The president signed the, “Daniel Pearl Freedom of Press Act,” and you’d be hard pressed from the chief executive’s words-or from the following AP story, to determine just why the legislation might be significant: “President Barack Obama has signed a law intended to provide more protections for a free press around the world. The law, the Daniel Pearl Freedom of Press Act, expands efforts to identify countries where press freedom is being violated. The law is named after Pearl, a Wall Street Journal reporter who was beheaded by militants in Pakistan in 2002. The law expands an annual report on human rights practices to include information about media treatment, and identify countries where the media is being repressed. Obama said the law would be a signal to governments around the world that their actions, including treatment of the media, are being watched.”

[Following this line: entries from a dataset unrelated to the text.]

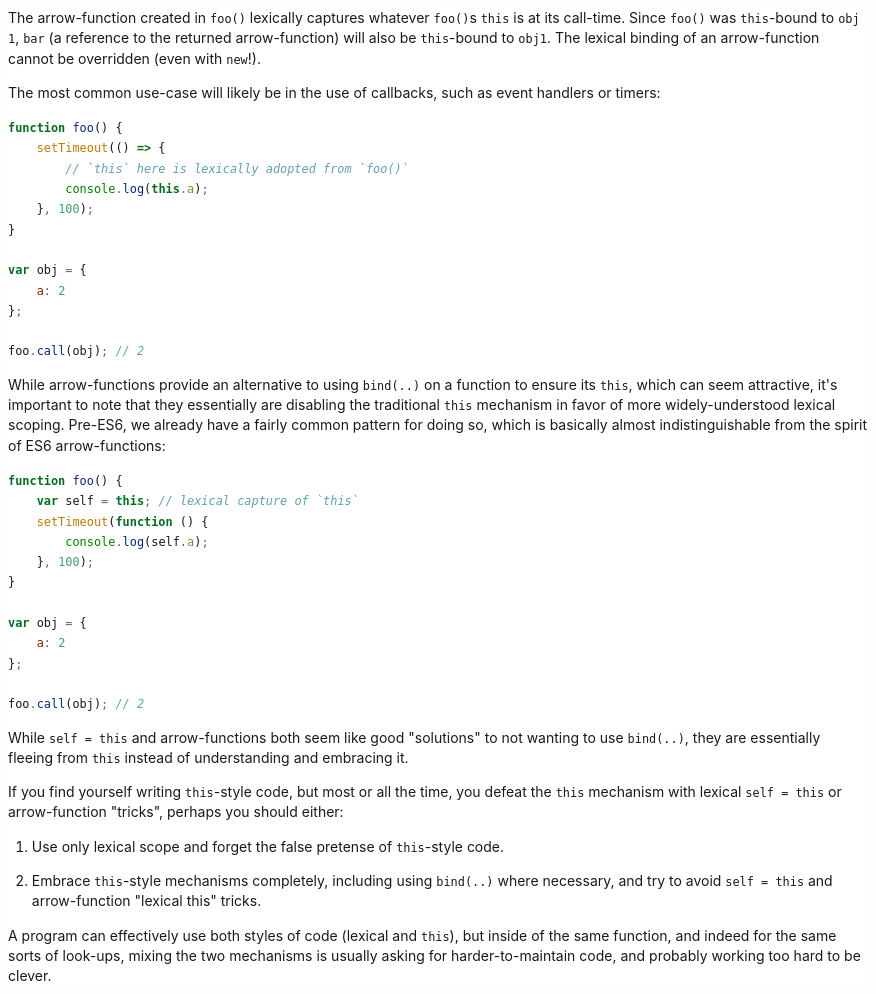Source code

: The arrow-function created in `foo()` lexically captures whatever `foo()`s `this` is at its call-time. Since `foo()` was `this`-bound to `obj1`, `bar` (a reference to the returned arrow-function) will also be `this`-bound to `obj1`. The lexical binding of an arrow-function cannot be overridden (even with `new`!).

The most common use-case will likely be in the use of callbacks, such as event handlers or timers:

```js
function foo() {
	setTimeout(() => {
		// `this` here is lexically adopted from `foo()`
		console.log(this.a);
	}, 100);
}

var obj = {
	a: 2
};

foo.call(obj); // 2
```

While arrow-functions provide an alternative to using `bind(..)` on a function to ensure its `this`, which can seem attractive, it's important to note that they essentially are disabling the traditional `this` mechanism in favor of more widely-understood lexical scoping. Pre-ES6, we already have a fairly common pattern for doing so, which is basically almost indistinguishable from the spirit of ES6 arrow-functions:

```js
function foo() {
	var self = this; // lexical capture of `this`
	setTimeout(function () {
		console.log(self.a);
	}, 100);
}

var obj = {
	a: 2
};

foo.call(obj); // 2
```

While `self = this` and arrow-functions both seem like good "solutions" to not wanting to use `bind(..)`, they are essentially fleeing from `this` instead of understanding and embracing it.

If you find yourself writing `this`-style code, but most or all the time, you defeat the `this` mechanism with lexical `self = this` or arrow-function "tricks", perhaps you should either:

1. Use only lexical scope and forget the false pretense of `this`-style code.

2. Embrace `this`-style mechanisms completely, including using `bind(..)` where necessary, and try to avoid `self = this` and arrow-function "lexical this" tricks.

A program can effectively use both styles of code (lexical and `this`), but inside of the same function, and indeed for the same sorts of look-ups, mixing the two mechanisms is usually asking for harder-to-maintain code, and probably working too hard to be clever.
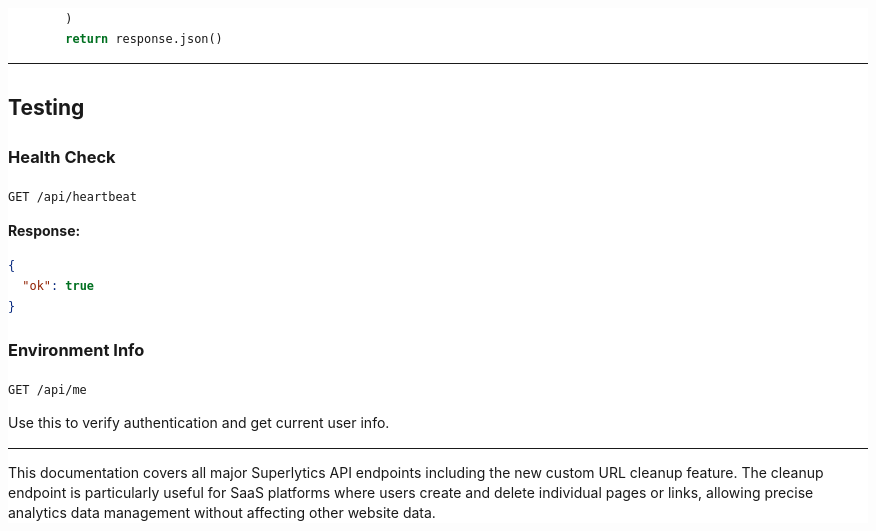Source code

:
 ```python
        )
        return response.json()
```

---

## Testing

### Health Check

```http
GET /api/heartbeat
```

**Response:**

```json
{
  "ok": true
}
```

### Environment Info

```http
GET /api/me
```

Use this to verify authentication and get current user info.

---

This documentation covers all major Superlytics API endpoints including the new custom URL cleanup feature. The cleanup endpoint is particularly useful for SaaS platforms where users create and delete individual pages or links, allowing precise analytics data management without affecting other website data.
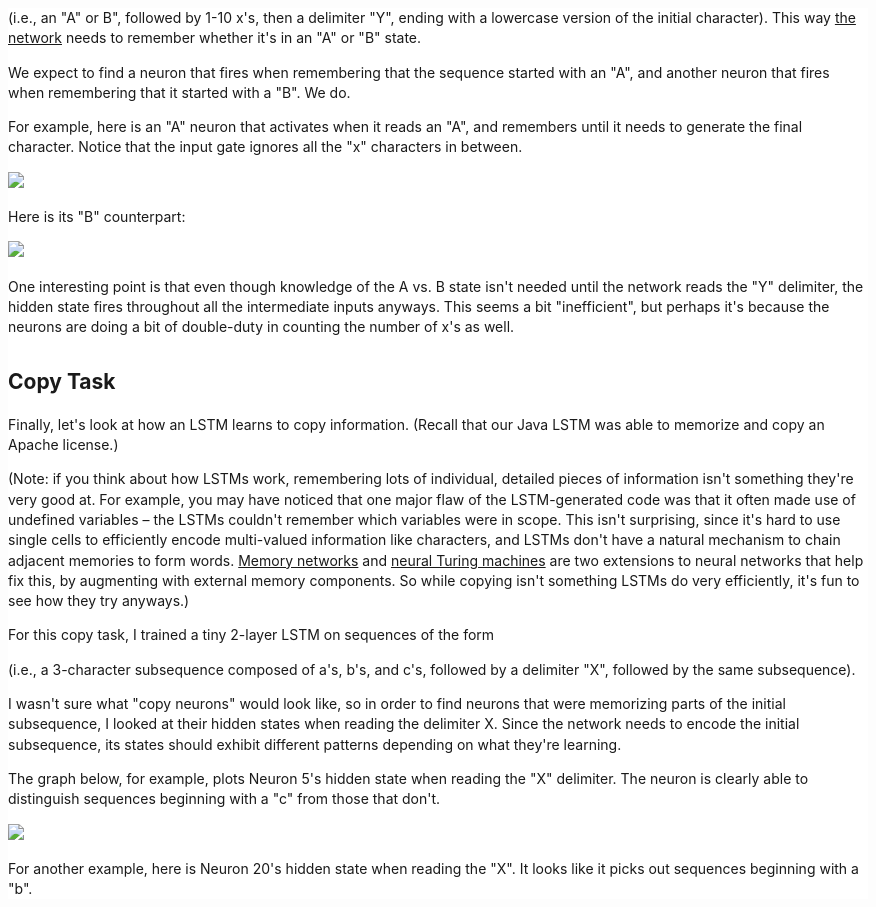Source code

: (i.e., an "A" or B", followed by 1-10 x's, then a delimiter "Y", ending with a lowercase version of the initial character). This way [the network](http://blog.echen.me/lstm-explorer#/network?file=state_memorizer) needs to remember whether it's in an "A" or "B" state.

We expect to find a neuron that fires when remembering that the sequence started with an "A", and another neuron that fires when remembering that it started with a "B". We do.

For example, here is an "A" neuron that activates when it reads an "A", and remembers until it needs to generate the final character. Notice that the input gate ignores all the "x" characters in between.

[![](http://i.imgur.com/UfGWJ9w.png)
](http://blog.echen.me/lstm-explorer#/neuron?file=state_memorizer&layer=1&n=8)

Here is its "B" counterpart:

[![](http://i.imgur.com/pAKw9Y2.png)
](http://blog.echen.me/lstm-explorer#/neuron?file=state_memorizer&layer=1&n=17)

One interesting point is that even though knowledge of the A vs. B state isn't needed until the network reads the "Y" delimiter, the hidden state fires throughout all the intermediate inputs anyways. This seems a bit "inefficient", but perhaps it's because the neurons are doing a bit of double-duty in counting the number of x's as well.

## Copy Task

Finally, let's look at how an LSTM learns to copy information. (Recall that our Java LSTM was able to memorize and copy an Apache license.)

(Note: if you think about how LSTMs work, remembering lots of individual, detailed pieces of information isn't something they're very good at. For example, you may have noticed that one major flaw of the LSTM-generated code was that it often made use of undefined variables – the LSTMs couldn't remember which variables were in scope. This isn't surprising, since it's hard to use single cells to efficiently encode multi-valued information like characters, and LSTMs don't have a natural mechanism to chain adjacent memories to form words. [Memory networks](https://arxiv.org/abs/1503.08895) and [neural Turing machines](https://arxiv.org/abs/1410.5401) are two extensions to neural networks that help fix this, by augmenting with external memory components. So while copying isn't something LSTMs do very efficiently, it's fun to see how they try anyways.)

For this copy task, I trained a tiny 2-layer LSTM on sequences of the form

(i.e., a 3-character subsequence composed of a's, b's, and c's, followed by a delimiter "X", followed by the same subsequence).

I wasn't sure what "copy neurons" would look like, so in order to find neurons that were memorizing parts of the initial subsequence, I looked at their hidden states when reading the delimiter X. Since the network needs to encode the initial subsequence, its states should exhibit different patterns depending on what they're learning.

The graph below, for example, plots Neuron 5's hidden state when reading the "X" delimiter. The neuron is clearly able to distinguish sequences beginning with a "c" from those that don't.

![](http://i.imgur.com/QdQXIVu.png)


For another example, here is Neuron 20's hidden state when reading the "X". It looks like it picks out sequences beginning with a "b".
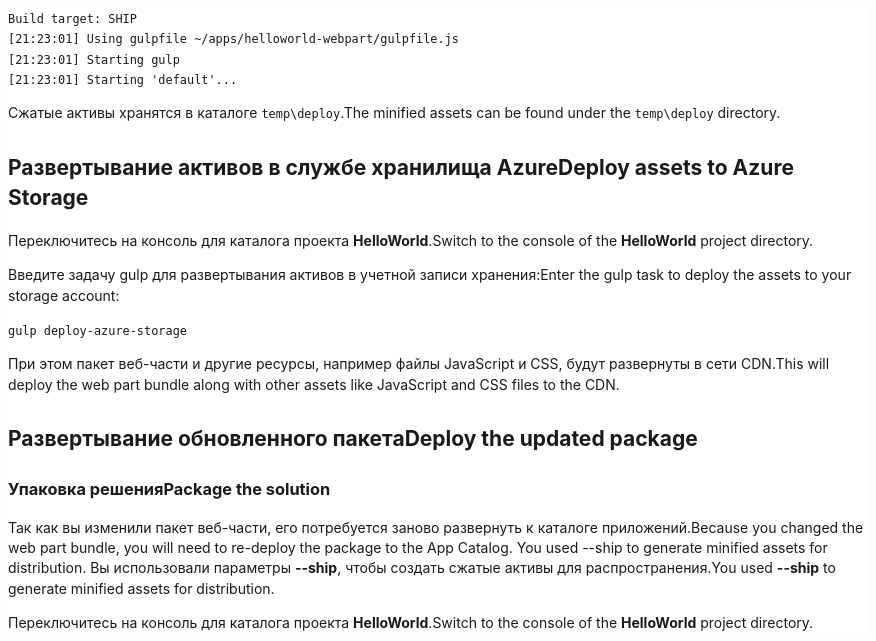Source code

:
 ```
Build target: SHIP
[21:23:01] Using gulpfile ~/apps/helloworld-webpart/gulpfile.js
[21:23:01] Starting gulp
[21:23:01] Starting 'default'...
```

<span data-ttu-id="bc568-171">Сжатые активы хранятся в каталоге `temp\deploy`.</span><span class="sxs-lookup"><span data-stu-id="bc568-171">The minified assets can be found under the `temp\deploy` directory.</span></span>

## <a name="deploy-assets-to-azure-storage"></a><span data-ttu-id="bc568-172">Развертывание активов в службе хранилища Azure</span><span class="sxs-lookup"><span data-stu-id="bc568-172">Deploy assets to Azure Storage</span></span>

<span data-ttu-id="bc568-173">Переключитесь на консоль для каталога проекта **HelloWorld**.</span><span class="sxs-lookup"><span data-stu-id="bc568-173">Switch to the console of the **HelloWorld** project directory.</span></span>

<span data-ttu-id="bc568-174">Введите задачу gulp для развертывания активов в учетной записи хранения:</span><span class="sxs-lookup"><span data-stu-id="bc568-174">Enter the gulp task to deploy the assets to your storage account:</span></span>

```
gulp deploy-azure-storage
```

<span data-ttu-id="bc568-175">При этом пакет веб-части и другие ресурсы, например файлы JavaScript и CSS, будут развернуты в сети CDN.</span><span class="sxs-lookup"><span data-stu-id="bc568-175">This will deploy the web part bundle along with other assets like JavaScript and CSS files to the CDN.</span></span>

## <a name="deploy-the-updated-package"></a><span data-ttu-id="bc568-176">Развертывание обновленного пакета</span><span class="sxs-lookup"><span data-stu-id="bc568-176">Deploy the updated package</span></span>

### <a name="package-the-solution"></a><span data-ttu-id="bc568-177">Упаковка решения</span><span class="sxs-lookup"><span data-stu-id="bc568-177">Package the solution</span></span>

<span data-ttu-id="bc568-178">Так как вы изменили пакет веб-части, его потребуется заново развернуть к каталоге приложений.</span><span class="sxs-lookup"><span data-stu-id="bc568-178">Because you changed the web part bundle, you will need to re-deploy the package to the App Catalog. You used --ship to generate minified assets for distribution.</span></span> <span data-ttu-id="bc568-179">Вы использовали параметры **--ship**, чтобы создать сжатые активы для распространения.</span><span class="sxs-lookup"><span data-stu-id="bc568-179">You used **--ship** to generate minified assets for distribution.</span></span>

<span data-ttu-id="bc568-180">Переключитесь на консоль для каталога проекта **HelloWorld**.</span><span class="sxs-lookup"><span data-stu-id="bc568-180">Switch to the console of the **HelloWorld** project directory.</span></span>
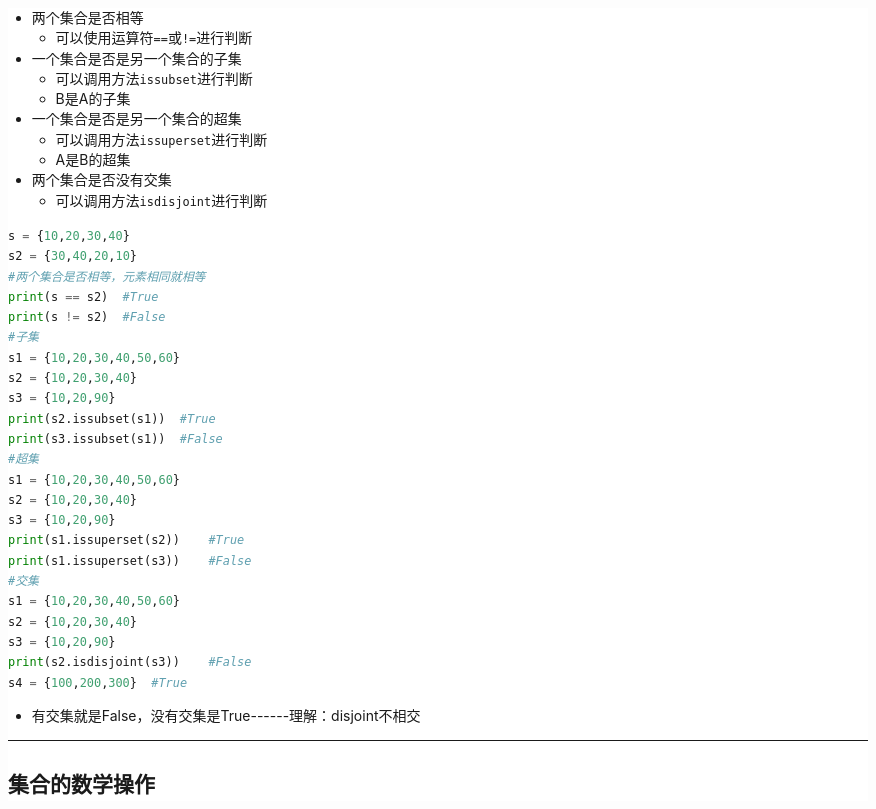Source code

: * 两个集合是否相等
  * 可以使用运算符`==`或`!=`进行判断
* 一个集合是否是另一个集合的子集
  * 可以调用方法`issubset`进行判断
  * B是A的子集
* 一个集合是否是另一个集合的超集
  * 可以调用方法`issuperset`进行判断
  * A是B的超集
* 两个集合是否没有交集
  * 可以调用方法`isdisjoint`进行判断

```python
s = {10,20,30,40}
s2 = {30,40,20,10}
#两个集合是否相等，元素相同就相等
print(s == s2)	#True
print(s != s2)	#False
#子集
s1 = {10,20,30,40,50,60}
s2 = {10,20,30,40}
s3 = {10,20,90}
print(s2.issubset(s1))	#True
print(s3.issubset(s1))	#False
#超集
s1 = {10,20,30,40,50,60}
s2 = {10,20,30,40}
s3 = {10,20,90}
print(s1.issuperset(s2))	#True
print(s1.issuperset(s3))	#False
#交集
s1 = {10,20,30,40,50,60}
s2 = {10,20,30,40}
s3 = {10,20,90}
print(s2.isdisjoint(s3))	#False
s4 = {100,200,300}	#True
```

* 有交集就是False，没有交集是True------理解：disjoint不相交



---

## 集合的数学操作
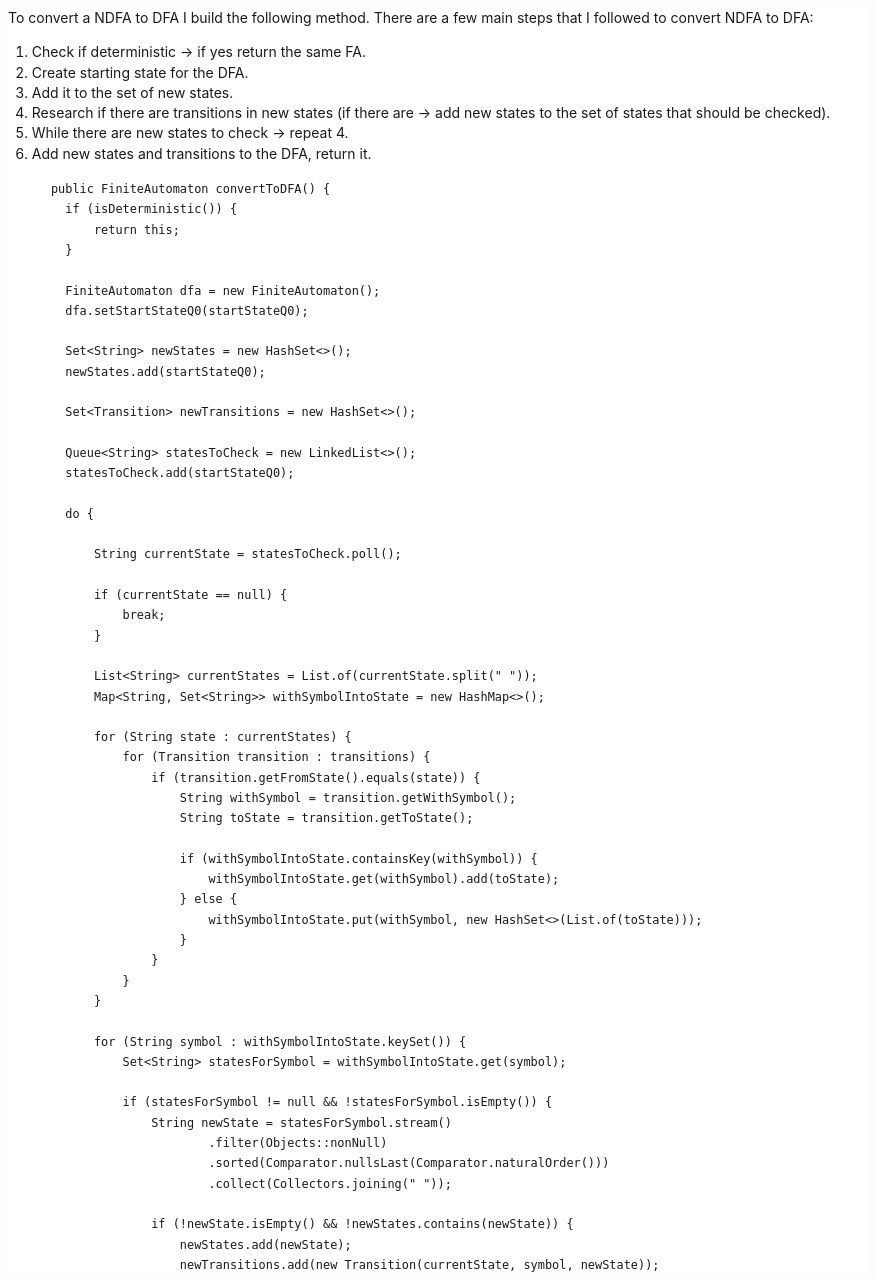 To convert a NDFA to DFA I build the following method. There are a few main steps that I followed to convert NDFA to DFA:
1. Check if deterministic -> if yes return the same FA.
2. Create starting state for the DFA.
3. Add it to the set of new states.
4. Research if there are transitions in new states (if there are -> add new states to the set of states that should be checked).
5. While there are new states to check -> repeat 4.
6. Add new states and transitions to the DFA, return it.
```
      public FiniteAutomaton convertToDFA() {
        if (isDeterministic()) {
            return this;
        }

        FiniteAutomaton dfa = new FiniteAutomaton();
        dfa.setStartStateQ0(startStateQ0);

        Set<String> newStates = new HashSet<>();
        newStates.add(startStateQ0);

        Set<Transition> newTransitions = new HashSet<>();

        Queue<String> statesToCheck = new LinkedList<>();
        statesToCheck.add(startStateQ0);

        do {

            String currentState = statesToCheck.poll();

            if (currentState == null) {
                break;
            }

            List<String> currentStates = List.of(currentState.split(" "));
            Map<String, Set<String>> withSymbolIntoState = new HashMap<>();

            for (String state : currentStates) {
                for (Transition transition : transitions) {
                    if (transition.getFromState().equals(state)) {
                        String withSymbol = transition.getWithSymbol();
                        String toState = transition.getToState();

                        if (withSymbolIntoState.containsKey(withSymbol)) {
                            withSymbolIntoState.get(withSymbol).add(toState);
                        } else {
                            withSymbolIntoState.put(withSymbol, new HashSet<>(List.of(toState)));
                        }
                    }
                }
            }

            for (String symbol : withSymbolIntoState.keySet()) {
                Set<String> statesForSymbol = withSymbolIntoState.get(symbol);

                if (statesForSymbol != null && !statesForSymbol.isEmpty()) {
                    String newState = statesForSymbol.stream()
                            .filter(Objects::nonNull)
                            .sorted(Comparator.nullsLast(Comparator.naturalOrder()))
                            .collect(Collectors.joining(" "));

                    if (!newState.isEmpty() && !newStates.contains(newState)) {
                        newStates.add(newState);
                        newTransitions.add(new Transition(currentState, symbol, newState));
```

What, no stirring quote from the silver tongued Obama? Well, actually the president did say a few words, but the tribute was so lame that the AP felt the need to cover for him by excluding the less than stirring statement. Mark Steyn gets the essence of this: “Obviously, the loss of Daniel Pearl was one of those moments that captured the world's imagination because it reminded us of how valuable a free press is."
So now we need to put the Daniel Pearl story into an episode of, “Lost.” Can Obama get mealier mouth about this gruesome event, one that symbolizes a great deal more than a tribute to the legacy of Peter Zenger? Steyn again: “First of all, note the passivity: "The loss of Daniel Pearl." He wasn't "lost." He was kidnapped and beheaded. He was murdered on a snuff video. He was specifically targeted, seized as a trophy, a high-value scalp. And the circumstances of his "loss" merit some vigor in the prose. Yet Obama can muster none.”
Daniel Pearl was singled out, first as an American and second as a Jew-and the reason he was targeted is precisely why we are fighting over in Afghanistan and why all of the terror tourists are checking out the NYC subway system and Times Square. But, just as AG Holder can’t get himself attuned enough to accurately label the Times Square bomber, so the president downplays and circumlocutes.
And instead of real eloquence, we get this: “But what did the "loss" of Daniel Pearl mean? Well, says the president, it was "one of those moments that captured the world's imagination." Really? Evidently it never captured Obama's imagination because, if it had, he could never have uttered anything so fatuous. He seems literally unable to imagine Pearl's fate, and so, cruising on autopilot, he reaches for the all-purpose bromides of therapeutic sedation: "one of those moments" – you know, like Princess Di's wedding, Janet Jackson's wardrobe malfunction, whatever – "that captured the world's imagination."
And, as Rich Richman adds: "Pearl was beheaded by the architect of 9/11, on video, immediately after he pronounced himself an American Jew. No one watching it was reminded of how valuable a free press is; nor did it capture anyone’s imagination, other than that of the jihadists who downloaded it to congratulate themselves, re-energize their efforts, and recruit others. It came five months after jihadists flew two aircraft into the World Trade Center, murdering 3,000 people, and two months before a jihadist murdered another 30 people (the demographic equivalent of 1,350 people in a country the size of Israel) during a Passover seder at the Park Hotel in Netanya. These were not moments reminding us of the importance of tall buildings and nice hotels."
All the president’s men-and women-are circumlocuters; and fearful of offending the offenders at the same time. They’re worried about how we will be perceived in the Arab capitals of the world. In the process of blatant obfuscation, the danger to us all metastasizes; and we are slowly dragged into the coming dhimmini world of South Park censorship.